**INSTRUCTIONS FOR THE TASK**
Scan the records below for the line containing "- **Control de" and the line containing "- **Evolución de". Copy both, plus every line between, exactly.

----------------------------------------

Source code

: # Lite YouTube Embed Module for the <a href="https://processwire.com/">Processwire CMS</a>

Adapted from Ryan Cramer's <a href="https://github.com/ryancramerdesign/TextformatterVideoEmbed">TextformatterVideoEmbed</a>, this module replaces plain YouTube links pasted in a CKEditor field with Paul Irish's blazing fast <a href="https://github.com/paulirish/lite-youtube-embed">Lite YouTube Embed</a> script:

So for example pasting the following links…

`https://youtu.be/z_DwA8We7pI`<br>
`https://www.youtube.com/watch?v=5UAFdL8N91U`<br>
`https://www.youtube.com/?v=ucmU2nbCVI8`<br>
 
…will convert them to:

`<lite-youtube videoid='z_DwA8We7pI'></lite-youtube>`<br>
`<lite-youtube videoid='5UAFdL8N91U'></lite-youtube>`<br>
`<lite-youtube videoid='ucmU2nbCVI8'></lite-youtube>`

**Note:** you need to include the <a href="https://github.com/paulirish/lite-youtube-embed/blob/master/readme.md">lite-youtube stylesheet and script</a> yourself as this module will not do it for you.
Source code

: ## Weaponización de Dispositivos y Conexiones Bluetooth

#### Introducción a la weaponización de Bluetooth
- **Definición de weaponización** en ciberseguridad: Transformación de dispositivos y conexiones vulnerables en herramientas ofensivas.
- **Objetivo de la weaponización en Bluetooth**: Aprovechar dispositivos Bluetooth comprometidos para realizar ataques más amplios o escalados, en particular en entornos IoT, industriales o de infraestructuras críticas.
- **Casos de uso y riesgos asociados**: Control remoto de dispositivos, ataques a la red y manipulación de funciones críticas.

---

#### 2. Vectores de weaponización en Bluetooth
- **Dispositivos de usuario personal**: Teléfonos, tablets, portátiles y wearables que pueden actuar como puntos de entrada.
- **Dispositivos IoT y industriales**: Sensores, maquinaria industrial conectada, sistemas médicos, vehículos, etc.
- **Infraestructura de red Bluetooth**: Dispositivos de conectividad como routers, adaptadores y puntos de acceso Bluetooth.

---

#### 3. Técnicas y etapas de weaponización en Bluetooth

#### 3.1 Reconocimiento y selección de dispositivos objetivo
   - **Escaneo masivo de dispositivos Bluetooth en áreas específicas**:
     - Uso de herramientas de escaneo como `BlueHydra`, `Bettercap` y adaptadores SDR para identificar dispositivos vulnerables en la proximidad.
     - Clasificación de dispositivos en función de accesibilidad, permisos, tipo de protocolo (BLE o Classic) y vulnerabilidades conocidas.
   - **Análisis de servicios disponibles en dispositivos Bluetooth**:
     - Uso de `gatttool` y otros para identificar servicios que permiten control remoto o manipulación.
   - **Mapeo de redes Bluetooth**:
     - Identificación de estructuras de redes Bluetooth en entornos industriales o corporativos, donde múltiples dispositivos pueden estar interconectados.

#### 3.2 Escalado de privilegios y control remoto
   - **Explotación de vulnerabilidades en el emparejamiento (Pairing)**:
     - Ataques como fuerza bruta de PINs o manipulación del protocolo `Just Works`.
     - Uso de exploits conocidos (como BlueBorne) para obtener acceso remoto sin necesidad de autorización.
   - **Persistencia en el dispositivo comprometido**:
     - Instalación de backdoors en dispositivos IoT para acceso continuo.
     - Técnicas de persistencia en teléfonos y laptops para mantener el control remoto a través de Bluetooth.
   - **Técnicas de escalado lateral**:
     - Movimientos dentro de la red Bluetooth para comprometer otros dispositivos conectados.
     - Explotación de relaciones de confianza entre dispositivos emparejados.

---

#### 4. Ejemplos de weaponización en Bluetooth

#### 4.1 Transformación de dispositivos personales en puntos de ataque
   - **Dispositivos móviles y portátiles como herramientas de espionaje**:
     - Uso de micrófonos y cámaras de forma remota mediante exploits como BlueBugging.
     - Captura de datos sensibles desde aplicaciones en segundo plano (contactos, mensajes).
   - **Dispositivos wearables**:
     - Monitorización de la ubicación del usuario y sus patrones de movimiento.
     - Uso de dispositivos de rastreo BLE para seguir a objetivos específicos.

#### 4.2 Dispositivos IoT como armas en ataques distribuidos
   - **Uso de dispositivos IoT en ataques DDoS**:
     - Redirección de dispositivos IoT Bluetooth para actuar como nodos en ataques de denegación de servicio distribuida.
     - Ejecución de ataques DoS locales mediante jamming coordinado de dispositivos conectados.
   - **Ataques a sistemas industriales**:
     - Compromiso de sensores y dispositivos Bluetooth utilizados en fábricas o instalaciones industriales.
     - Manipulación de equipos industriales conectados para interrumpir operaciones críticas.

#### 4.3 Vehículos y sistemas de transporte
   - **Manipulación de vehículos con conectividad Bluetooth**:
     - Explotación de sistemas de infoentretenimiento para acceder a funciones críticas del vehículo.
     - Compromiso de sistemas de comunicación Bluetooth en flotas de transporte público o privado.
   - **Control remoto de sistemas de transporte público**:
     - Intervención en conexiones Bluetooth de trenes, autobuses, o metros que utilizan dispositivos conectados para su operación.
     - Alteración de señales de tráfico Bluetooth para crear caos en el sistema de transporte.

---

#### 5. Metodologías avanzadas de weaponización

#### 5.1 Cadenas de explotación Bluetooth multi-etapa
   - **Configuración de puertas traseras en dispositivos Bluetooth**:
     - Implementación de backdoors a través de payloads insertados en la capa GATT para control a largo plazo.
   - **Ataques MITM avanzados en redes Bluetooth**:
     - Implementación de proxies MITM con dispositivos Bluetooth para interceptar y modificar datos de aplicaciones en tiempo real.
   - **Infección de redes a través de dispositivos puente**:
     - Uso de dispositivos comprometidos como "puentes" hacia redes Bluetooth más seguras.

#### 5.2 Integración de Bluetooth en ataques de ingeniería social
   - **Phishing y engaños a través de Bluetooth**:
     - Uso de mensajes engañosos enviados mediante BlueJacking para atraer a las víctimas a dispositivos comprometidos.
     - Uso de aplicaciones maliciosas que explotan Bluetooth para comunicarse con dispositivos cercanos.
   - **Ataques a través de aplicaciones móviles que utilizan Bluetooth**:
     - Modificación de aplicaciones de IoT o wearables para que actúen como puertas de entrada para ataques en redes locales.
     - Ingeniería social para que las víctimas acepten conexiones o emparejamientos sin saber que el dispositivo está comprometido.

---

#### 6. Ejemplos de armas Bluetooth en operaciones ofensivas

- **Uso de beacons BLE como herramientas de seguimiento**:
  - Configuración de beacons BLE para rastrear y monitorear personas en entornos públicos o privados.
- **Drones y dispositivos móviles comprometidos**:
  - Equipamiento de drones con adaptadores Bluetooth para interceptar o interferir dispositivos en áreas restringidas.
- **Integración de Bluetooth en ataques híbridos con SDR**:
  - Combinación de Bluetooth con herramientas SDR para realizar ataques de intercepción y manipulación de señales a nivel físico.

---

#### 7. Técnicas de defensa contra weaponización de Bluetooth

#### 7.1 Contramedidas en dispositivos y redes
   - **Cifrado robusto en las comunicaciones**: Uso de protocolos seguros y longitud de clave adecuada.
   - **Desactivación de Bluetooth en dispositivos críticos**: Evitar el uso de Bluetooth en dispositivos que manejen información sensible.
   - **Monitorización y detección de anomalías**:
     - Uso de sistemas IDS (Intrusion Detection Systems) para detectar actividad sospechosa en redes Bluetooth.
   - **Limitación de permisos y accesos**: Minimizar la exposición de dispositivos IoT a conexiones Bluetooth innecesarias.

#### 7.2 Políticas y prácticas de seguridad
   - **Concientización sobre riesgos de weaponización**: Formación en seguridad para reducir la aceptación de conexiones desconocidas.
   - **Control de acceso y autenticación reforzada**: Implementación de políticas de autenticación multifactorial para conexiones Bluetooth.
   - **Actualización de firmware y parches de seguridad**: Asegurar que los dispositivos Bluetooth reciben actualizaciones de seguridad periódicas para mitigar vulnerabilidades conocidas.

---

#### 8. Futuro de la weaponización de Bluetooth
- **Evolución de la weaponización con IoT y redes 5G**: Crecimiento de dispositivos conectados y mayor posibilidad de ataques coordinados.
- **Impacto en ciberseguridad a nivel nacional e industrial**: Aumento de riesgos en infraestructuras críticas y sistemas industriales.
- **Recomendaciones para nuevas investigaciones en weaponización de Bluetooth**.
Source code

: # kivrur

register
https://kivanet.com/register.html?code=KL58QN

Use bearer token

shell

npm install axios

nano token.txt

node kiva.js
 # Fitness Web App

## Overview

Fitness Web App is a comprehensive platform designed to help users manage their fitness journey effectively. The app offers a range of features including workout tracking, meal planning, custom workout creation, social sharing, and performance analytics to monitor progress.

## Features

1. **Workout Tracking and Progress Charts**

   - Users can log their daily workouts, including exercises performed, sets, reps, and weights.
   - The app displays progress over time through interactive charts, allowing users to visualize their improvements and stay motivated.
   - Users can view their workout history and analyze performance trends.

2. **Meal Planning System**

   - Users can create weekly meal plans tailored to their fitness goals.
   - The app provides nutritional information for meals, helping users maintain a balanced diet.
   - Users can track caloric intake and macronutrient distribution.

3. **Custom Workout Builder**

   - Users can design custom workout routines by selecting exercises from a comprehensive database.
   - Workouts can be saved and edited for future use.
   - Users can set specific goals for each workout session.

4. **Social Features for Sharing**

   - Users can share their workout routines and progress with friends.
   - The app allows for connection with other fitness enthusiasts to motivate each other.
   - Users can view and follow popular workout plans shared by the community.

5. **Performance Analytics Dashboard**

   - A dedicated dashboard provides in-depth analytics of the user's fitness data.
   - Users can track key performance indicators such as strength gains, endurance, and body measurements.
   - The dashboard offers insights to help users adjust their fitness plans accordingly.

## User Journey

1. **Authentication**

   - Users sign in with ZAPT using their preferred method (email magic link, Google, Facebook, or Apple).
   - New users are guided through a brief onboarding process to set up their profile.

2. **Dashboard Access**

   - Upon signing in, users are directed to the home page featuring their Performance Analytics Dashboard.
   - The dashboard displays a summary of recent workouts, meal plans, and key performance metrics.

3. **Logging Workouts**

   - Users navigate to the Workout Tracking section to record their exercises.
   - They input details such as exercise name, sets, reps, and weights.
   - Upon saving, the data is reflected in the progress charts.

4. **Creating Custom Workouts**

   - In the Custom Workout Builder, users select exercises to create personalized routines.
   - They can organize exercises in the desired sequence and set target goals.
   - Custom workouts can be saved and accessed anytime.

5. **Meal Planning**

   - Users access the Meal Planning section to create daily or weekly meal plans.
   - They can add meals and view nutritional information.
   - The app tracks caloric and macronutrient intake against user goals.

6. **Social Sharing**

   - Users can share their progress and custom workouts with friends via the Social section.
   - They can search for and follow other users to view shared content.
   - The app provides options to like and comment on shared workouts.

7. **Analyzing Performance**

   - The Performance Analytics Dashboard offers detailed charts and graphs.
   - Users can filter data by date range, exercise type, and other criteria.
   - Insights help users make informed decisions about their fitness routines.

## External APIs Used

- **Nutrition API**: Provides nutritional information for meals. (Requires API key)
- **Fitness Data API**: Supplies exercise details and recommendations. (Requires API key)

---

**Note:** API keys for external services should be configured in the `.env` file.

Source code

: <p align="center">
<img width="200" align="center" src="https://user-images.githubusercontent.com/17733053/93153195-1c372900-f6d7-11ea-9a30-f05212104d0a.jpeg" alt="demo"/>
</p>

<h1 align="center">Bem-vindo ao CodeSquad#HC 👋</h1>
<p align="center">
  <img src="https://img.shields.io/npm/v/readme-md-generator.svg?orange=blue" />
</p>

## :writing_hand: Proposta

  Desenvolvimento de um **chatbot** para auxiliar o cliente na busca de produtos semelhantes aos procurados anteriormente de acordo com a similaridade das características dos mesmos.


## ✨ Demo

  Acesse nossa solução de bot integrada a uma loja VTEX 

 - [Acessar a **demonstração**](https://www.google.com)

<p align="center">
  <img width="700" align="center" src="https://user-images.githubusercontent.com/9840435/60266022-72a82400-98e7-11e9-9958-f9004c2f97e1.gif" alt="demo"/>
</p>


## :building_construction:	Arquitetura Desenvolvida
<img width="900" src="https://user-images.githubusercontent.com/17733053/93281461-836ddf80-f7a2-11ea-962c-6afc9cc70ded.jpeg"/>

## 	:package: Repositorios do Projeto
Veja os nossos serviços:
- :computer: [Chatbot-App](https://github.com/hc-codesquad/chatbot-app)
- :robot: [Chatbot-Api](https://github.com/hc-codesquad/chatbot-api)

----------------------------------------

**TASK RESULT**
   - **Control de acceso y autenticación reforzada**: Implementación de políticas de autenticación multifactorial para conexiones Bluetooth.
   - **Actualización de firmware y parches de seguridad**: Asegurar que los dispositivos Bluetooth reciben actualizaciones de seguridad periódicas para mitigar vulnerabilidades conocidas.

---

#### 8. Futuro de la weaponización de Bluetooth
- **Evolución de la weaponización con IoT y redes 5G**: Crecimiento de dispositivos conectados y mayor posibilidad de ataques coordinados.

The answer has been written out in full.